By Rajesh Kumar
‘The Rear Window’ by Anupam Sud seems as an apt depiction of urban life that shows the public hush and rush in a city bus of Delhi, with emphasis on the human body. “Sinister and enigmatic, deceptive and irreal, these compositions also carry a subtle sense of humour, playfulness and even mischief. Anupam’s works are often presented in the style of a puzzle or a game.” comments Roobina Karode in her curatorial note for the exhibition ‘Between Vows & Words’. The show takes its title from an etching by Anupam Sud. In her note, Roobina views the artist’s dimly lit chiaroscuro-laden imagery as “a realm suspended between…theatric vows and broken words.” She justifies the title of the retrospective by declaring that the viewer “is expected to traverse the speculative terrain of interpretation, quite like the couple in Between Vows and Words (1995)—trapped in the twilight zone between the enunciations of promise and the terms of agreement unmoored and floating without syntax or meaning.”
When viewed from the perspective of an art lover, even the huge museum space of KNMA seems a bit too small to contain the variety and scale of artworks by Anupam Sud in the ongoing exhibition. The figures in the large canvases gaze back to the eyes of the viewer, with their eyes expressing doubt over their identity against the backdrop of various incidents from the past.

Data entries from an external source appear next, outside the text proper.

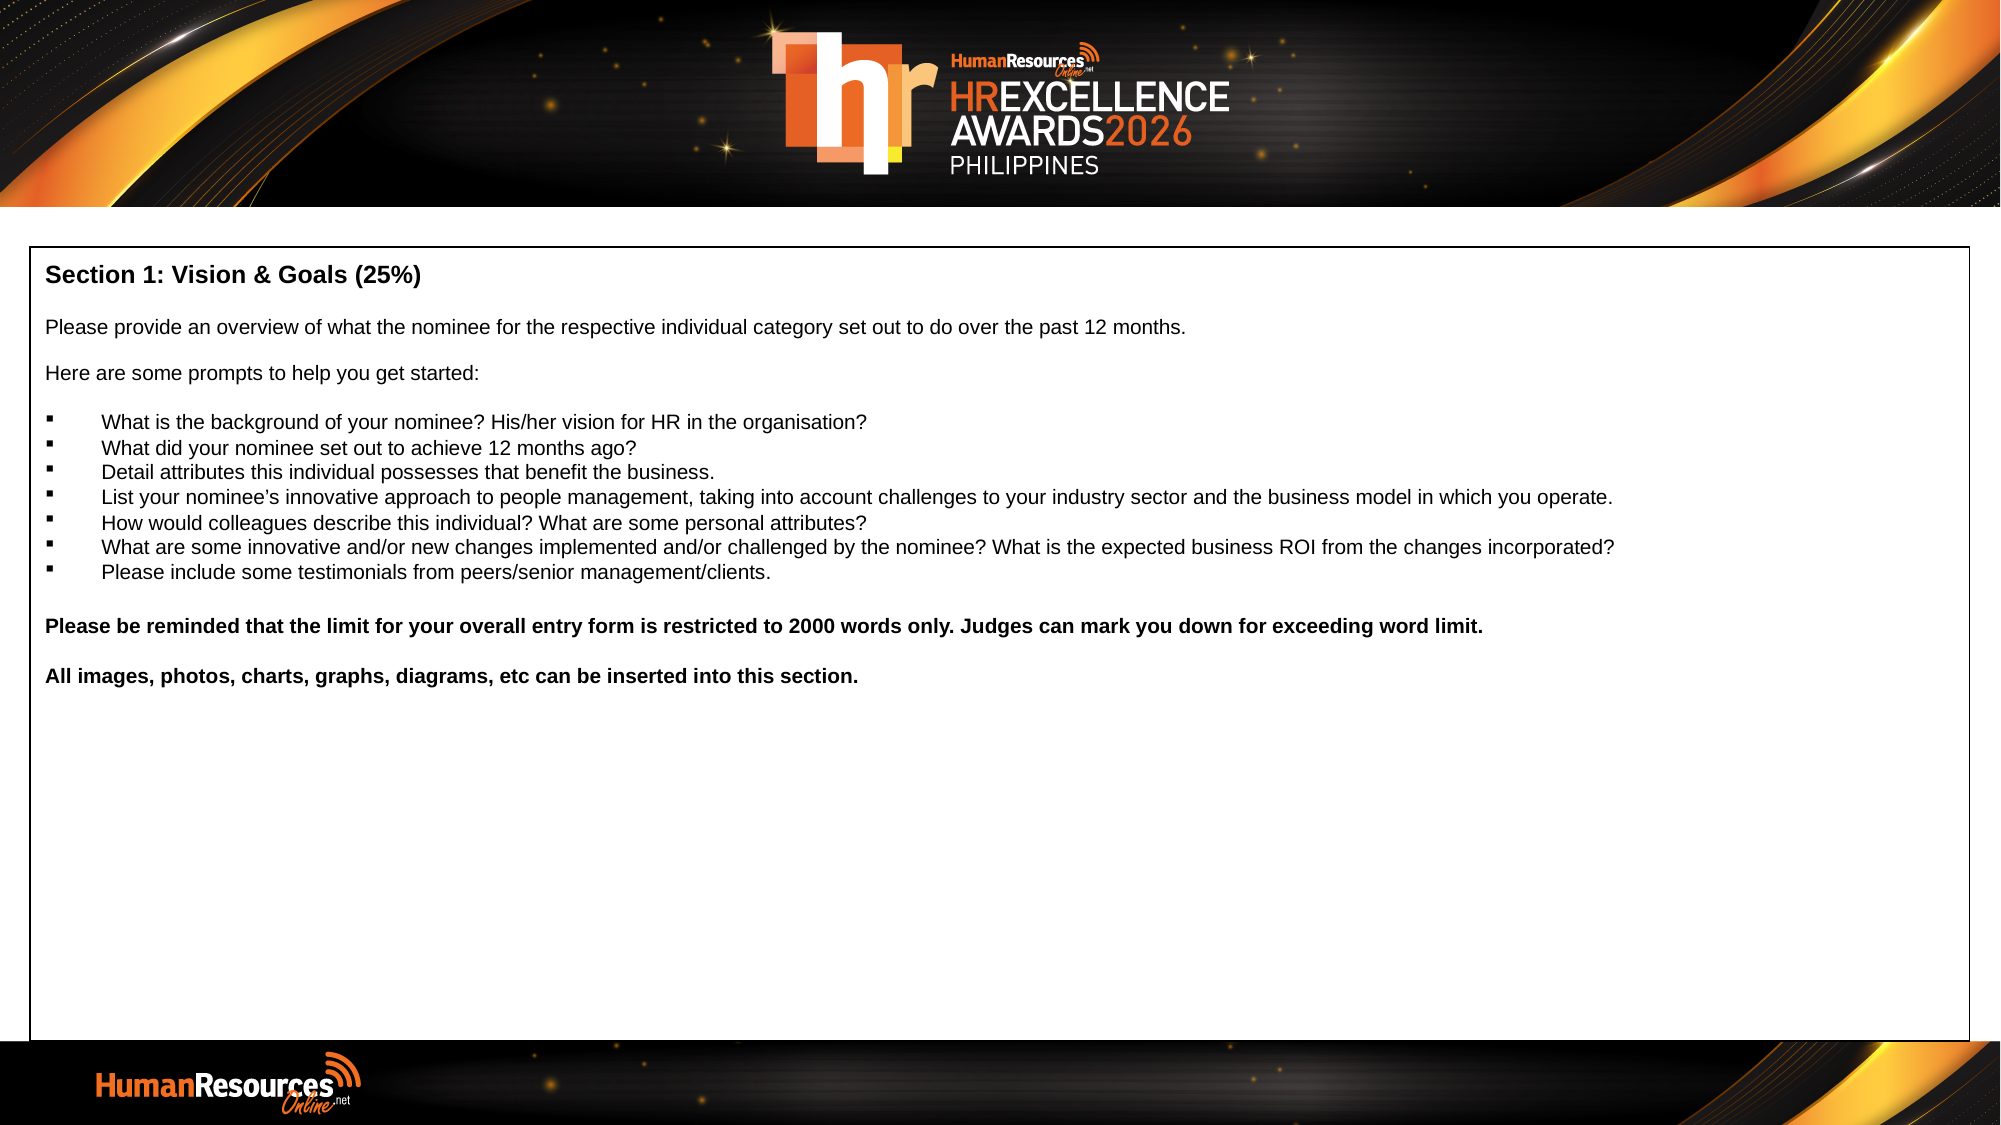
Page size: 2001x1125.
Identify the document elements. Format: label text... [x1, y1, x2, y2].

text_box Section 1: Vision & Goals (25%) Please provide an overview of what the nominee for the respective individual category set out to do over the past 12 months. Here are some prompts to help you get started: What is the background of your nominee? His/her vision for HR in the organisation? What did your nominee set out to achieve 12 months ago? Detail attributes this individual possesses that benefit the business. List your nominee’s innovative approach to people management, taking into account challenges to your industry sector and the business model in which you operate. How would colleagues describe this individual? What are some personal attributes? What are some innovative and/or new changes implemented and/or challenged by the nominee? What is the expected business ROI from the changes incorporated? Please include some testimonials from peers/senior management/clients. Please be reminded that the limit for your overall entry form is restricted to 2000 words only. Judges can mark you down for exceeding word limit. All images, photos, charts, graphs, diagrams, etc can be inserted into this section. [30, 246, 1970, 1042]
picture [0, 0, 2001, 1125]
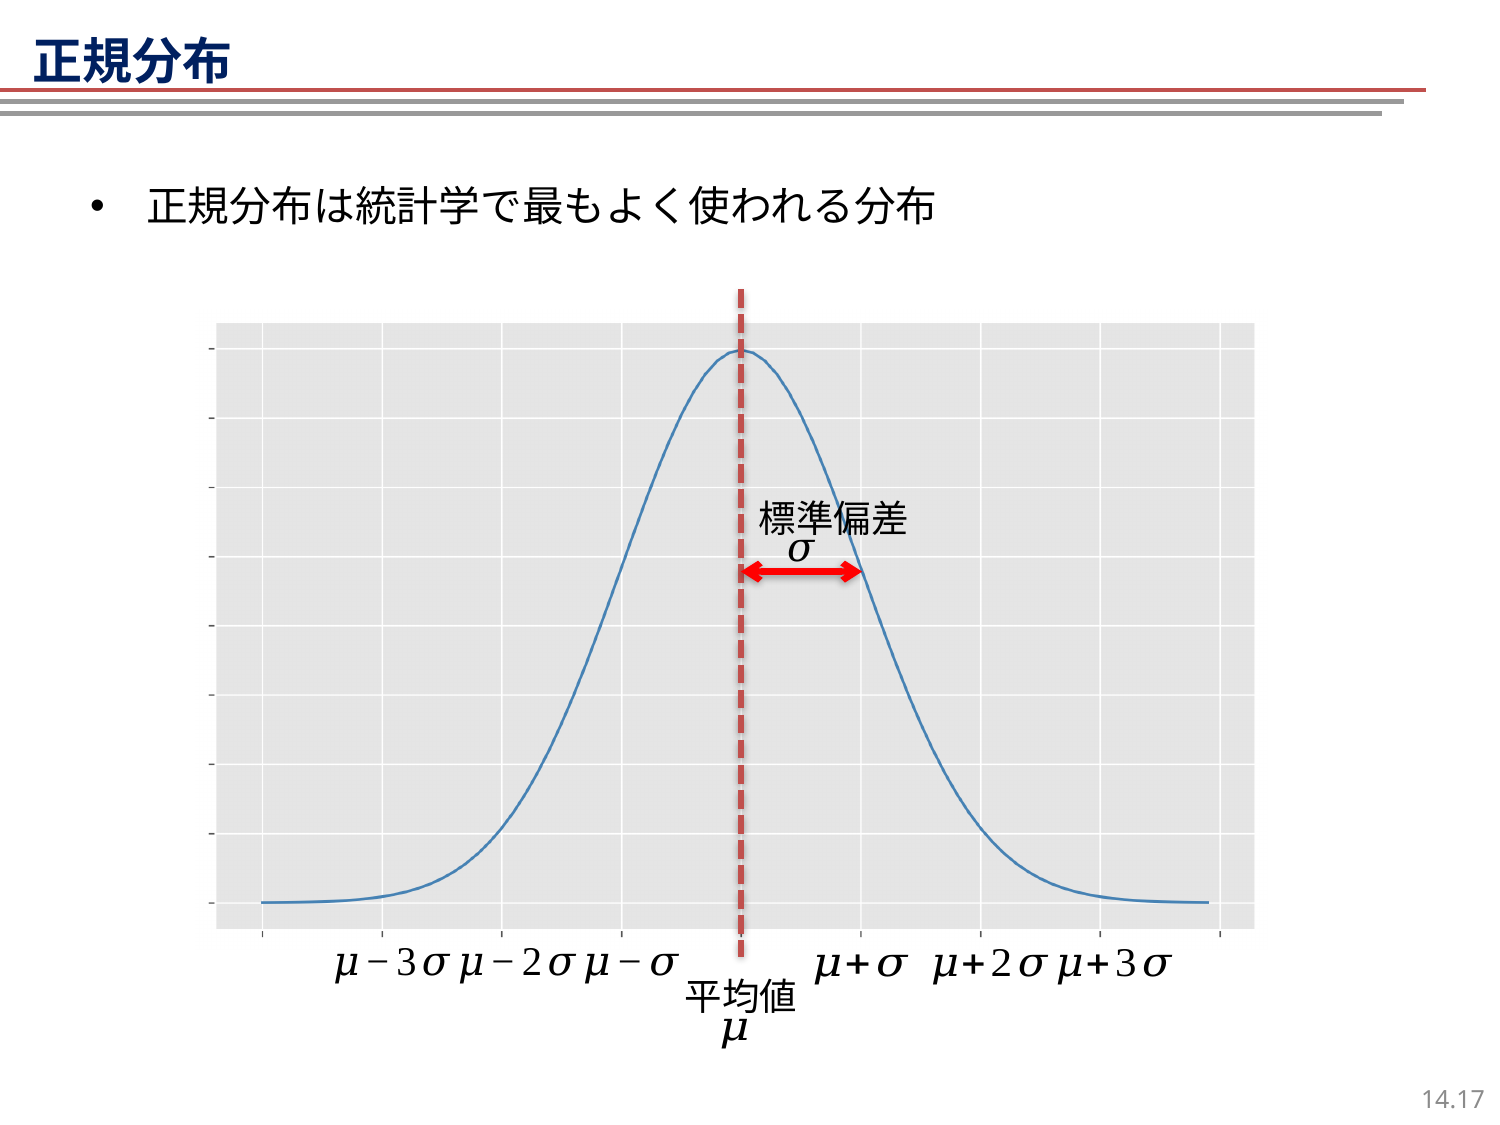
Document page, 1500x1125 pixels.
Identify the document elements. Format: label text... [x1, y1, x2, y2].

picture [742, 309, 1268, 950]
slide_number 16 [1381, 1065, 1500, 1125]
picture [195, 309, 740, 950]
list 正規分布は統計学で最もよく使われる分布 [75, 172, 1425, 916]
text_box 平均値 [669, 965, 812, 1026]
text_box 正規分布 [17, 21, 1459, 151]
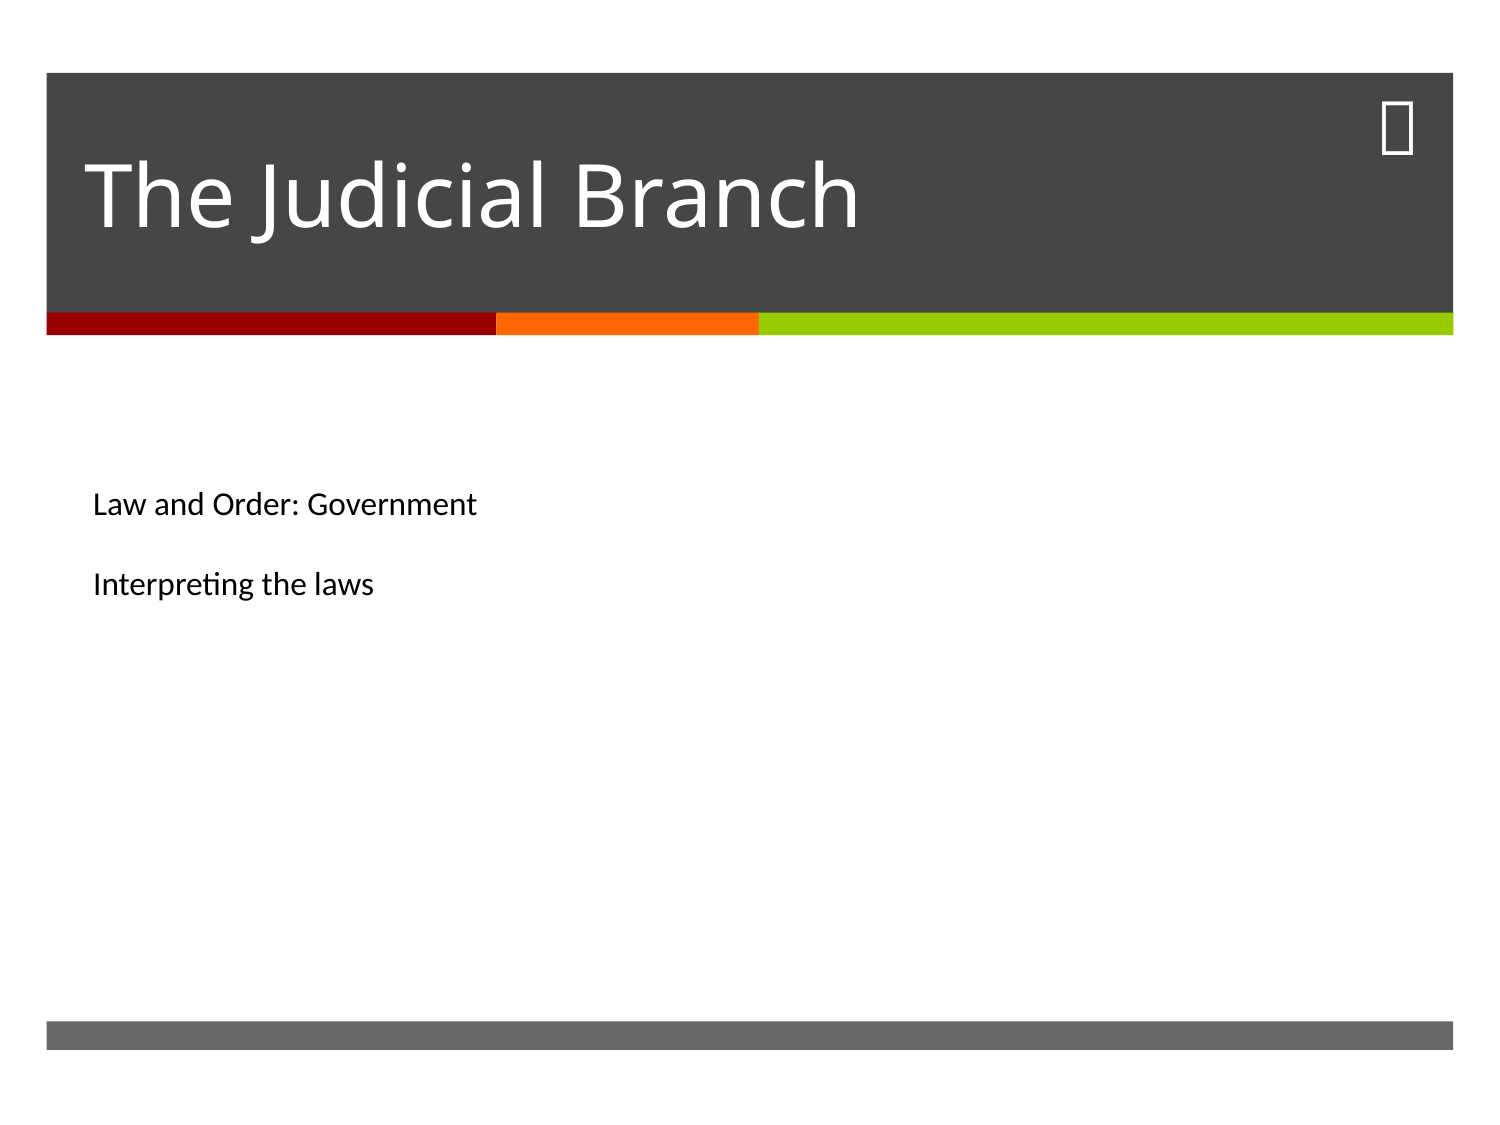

The exhibition displays works from various series by Anupam, such as the ‘Dialogue Series’ that shows human communication without any spoken words. This series comprises human figures in dialouges — sometimes disjunctive — with the backdrops of some key socio-political events of past decades, such as the 2008 terrorist attack and the birth of the first test tube baby. Other artworks in the show depict male and female sexualities, and the human predicament in an urban life.
Witnessing Anupam’s artworks from her long career span of five decades was quite an experience in and of itself. The voluminous and thoughtful output is a testament to the artist’s unwavering dedication towards her art practice. Her images strongly evokes many inner feelings and emotions in a viewer.
Anupam has been an artist adept at the art of drawing, and her oeuvre is widely appreciated the world over for her printmaking works. The exhibit showcases her expertise in etching, through which she has deftly engaged with socially relevant themes and interrelation between males and females. The artist was a student in the Printmaking Department set up by another luminary of Indian Modern Art — Somnath Hore, and taught there as well for quite some time. In her printmaking practice, we not only see a brilliant artist skilfully depicting human life bordering on the existential, but we also get to witness the continuity and development of the art of printmaking in the country. Anupam Sud was the youngest member of Group 8 — an art group dedicated solely to printmaking, created in 1968 by Anupam’s college teacher and artist Jagmohan Chopra.